Hacker News new | ask | show | jobs
by llm_trw 477 days ago
Data is king. Even when a new better model comes along a high quality dataset is still just as valuable.

Paying top performers above market rates to do nothing but data labelling is a moat that just keeps getting deeper.

1 comments

Good data and good evals are two legs of the 3-legged stool that a lot of AI teams are missing.
It also can't really be overstated how helpful it is as an ML engineer to simply spend the time going through thousands of examples yourself. If you abstract yourself away from the data and just "make metric go up" you'll be missing out on valuable insights about how and why your model might be failing.
It's almost as if (bear with me ...) these "artificial intelligences" actually need "human intelligences" to guide them. Maybe we can think up a "system" where "experts" can codify rules for the "artificial intelligence" to follow.

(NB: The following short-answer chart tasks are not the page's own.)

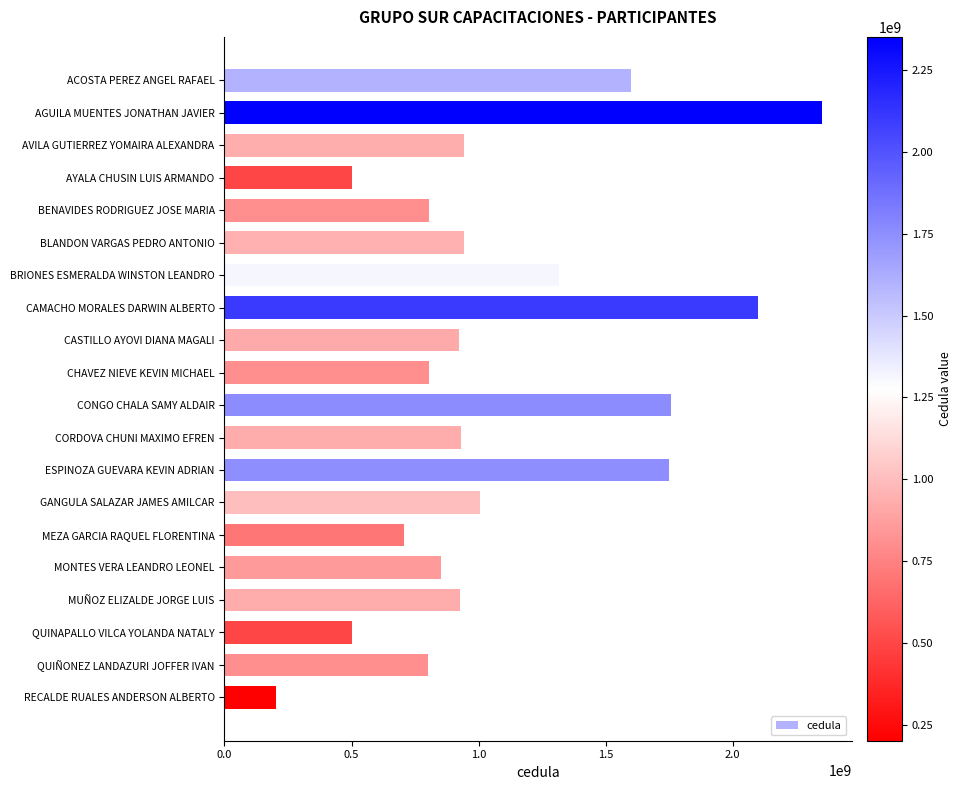

What is the difference between the values at CHAVEZ NIEVE KEVIN MICHAEL and AVILA GUTIERREZ YOMAIRA ALEXANDRA?

136603063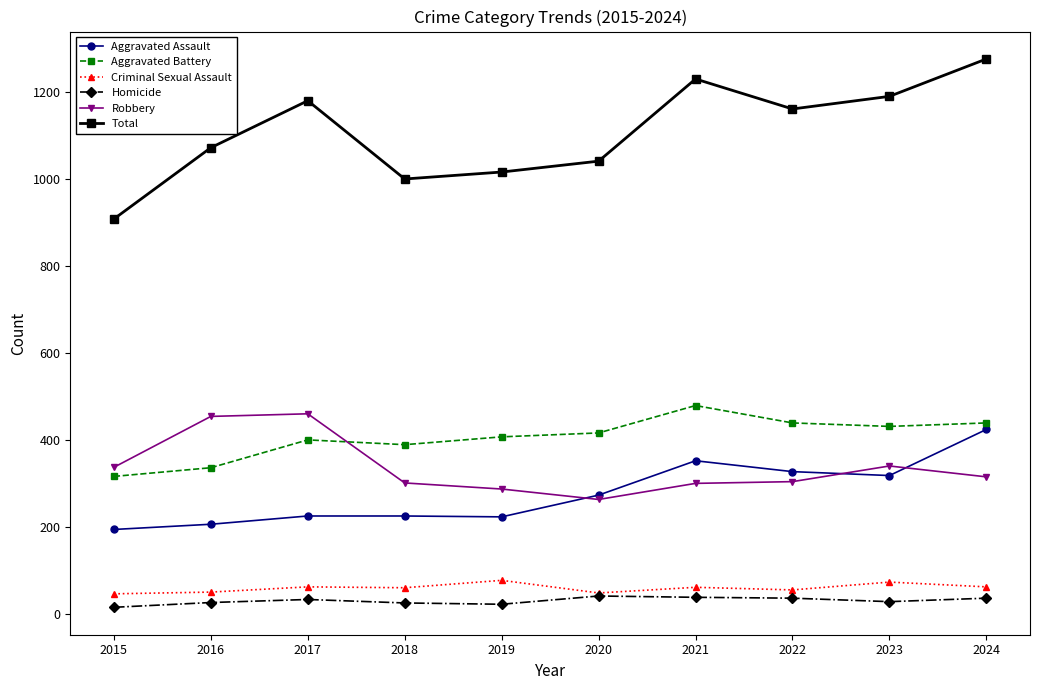

Which series changed the most between 2020 and 2023?

Total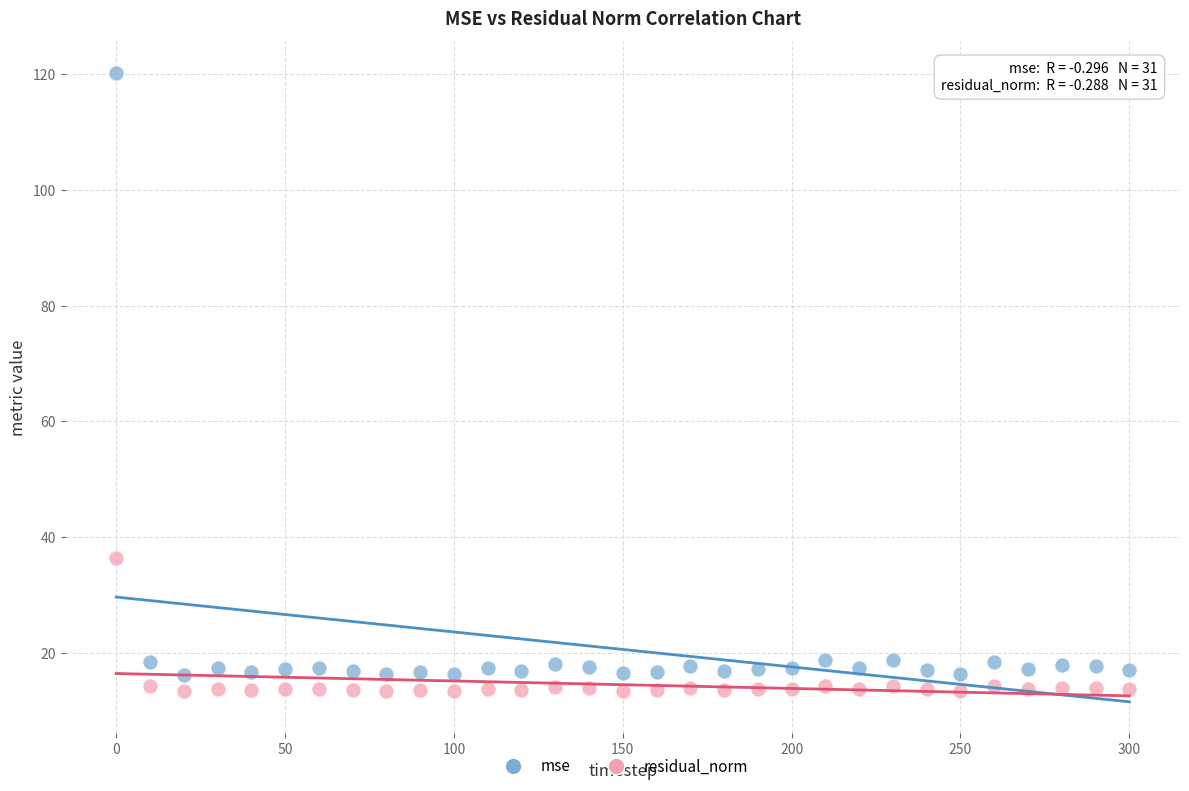

Across all data points, what is the range of Y values (max minus min)?

106.9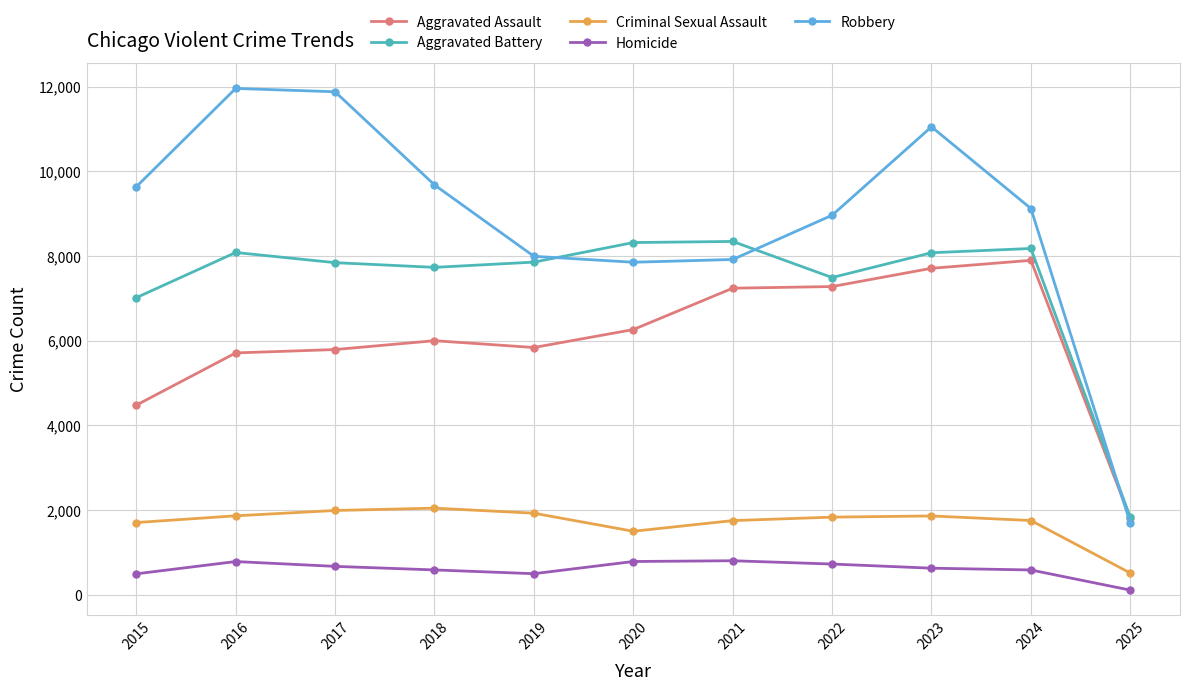

What is the lowest value of the Robbery series?

1695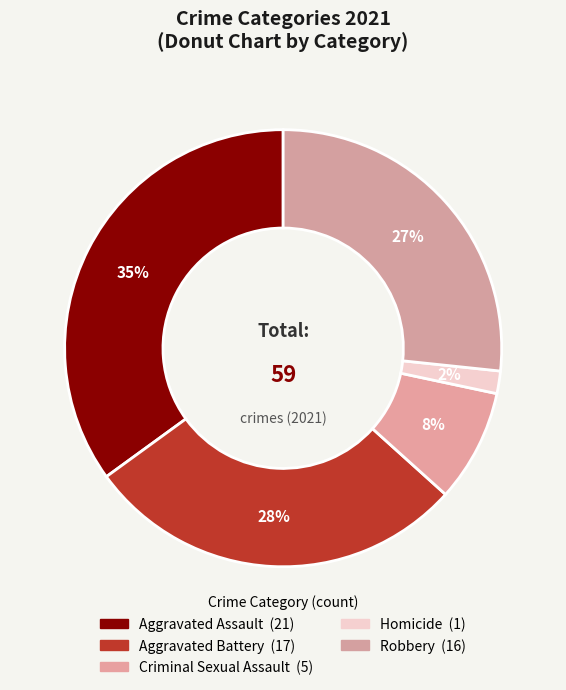

Which category has the smallest portion of the pie?

Homicide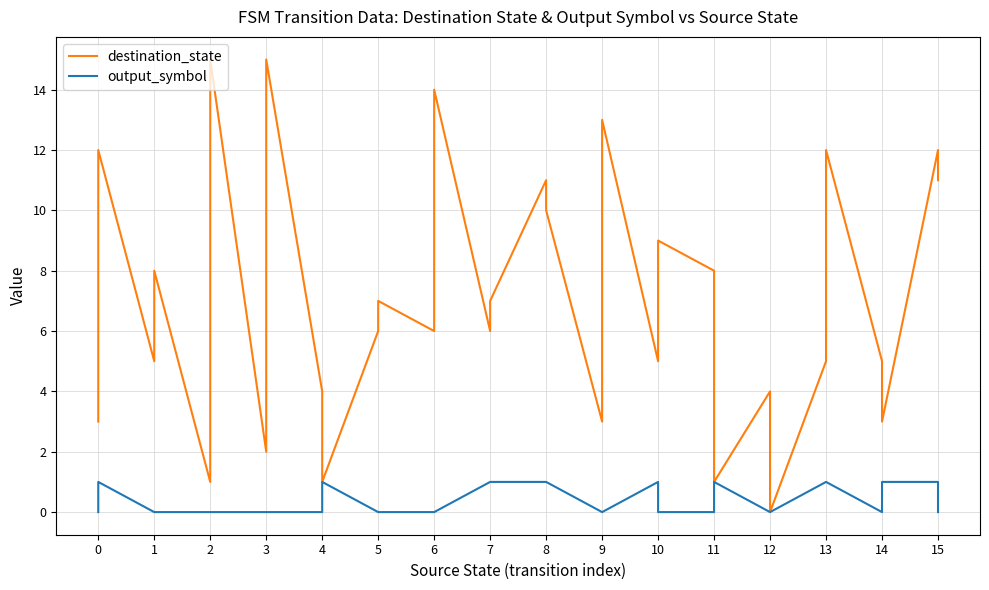

Rank the categories by output_symbol value from highest to lowest.

0, 4, 7, 7, 8, 8, 10, 11, 13, 13, 14, 15, 0, 1, 1, 2, 2, 3, 3, 4, 5, 5, 6, 6, 9, 9, 10, 11, 12, 12, 14, 15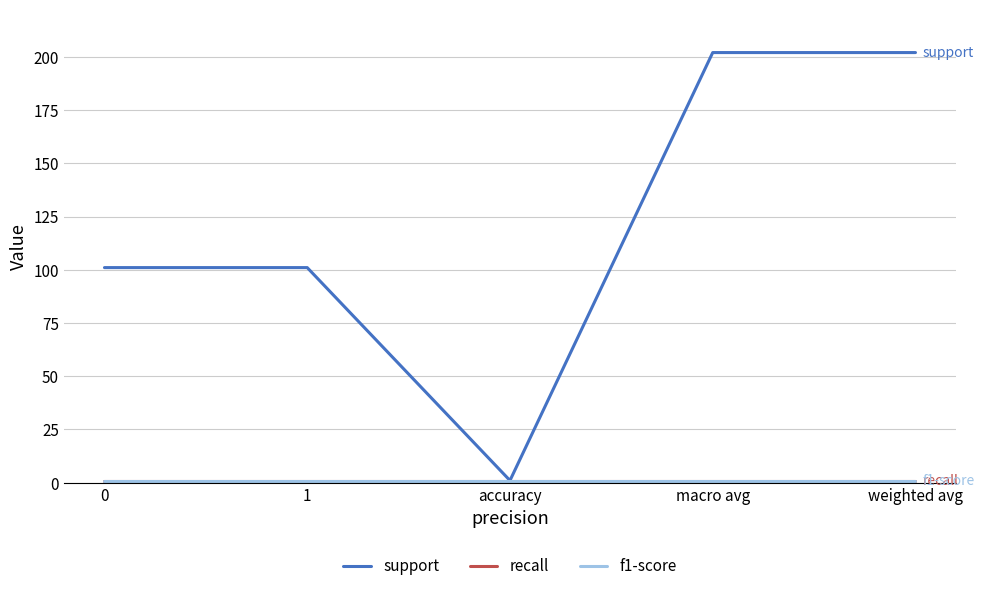

Between macro avg and weighted avg, which series saw the biggest shift?

support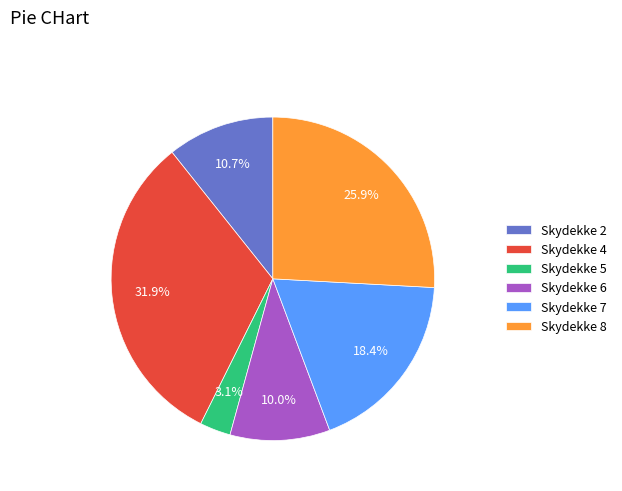

Rank the categories by value from lowest to highest.

Skydekke 5, Skydekke 6, Skydekke 2, Skydekke 7, Skydekke 8, Skydekke 4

Ok the sarcasm got too thick but my point is if the engineer has to spend the time to comb thousands of examples then you don't have AI you have a man in a box pretending to be a machine that plays chess.

We have human teachers for much the same reasons.

Are humans just other humans hiding in boxes pretending to play chess?

What would a product look like in this space?
It's not a product. It's business core competency in the ml space.
There are several data labeling products on the market such as Label Studio.

I’ve resorted to building my own annotation apps.

For my one foray into ML, in 2020, I also built my own labeling system. It was stupidly simple; IIRC, it was a Jupyter Notebook that presented you with text to label, and you’d do so by hitting 1-5, which were mapped to sentiments / emotions. If you got bored, or just wanted to see how it performed with X% training, you could save progress and quit. It worked well enough, and I think I labeled a couple of thousand entries using it.
I ALSO have resorted to building my own labeling even though there are great generic labeling tools out there. I think this is a missing piece of the landscape but I don't know enough about the space yet to say what the solution should be.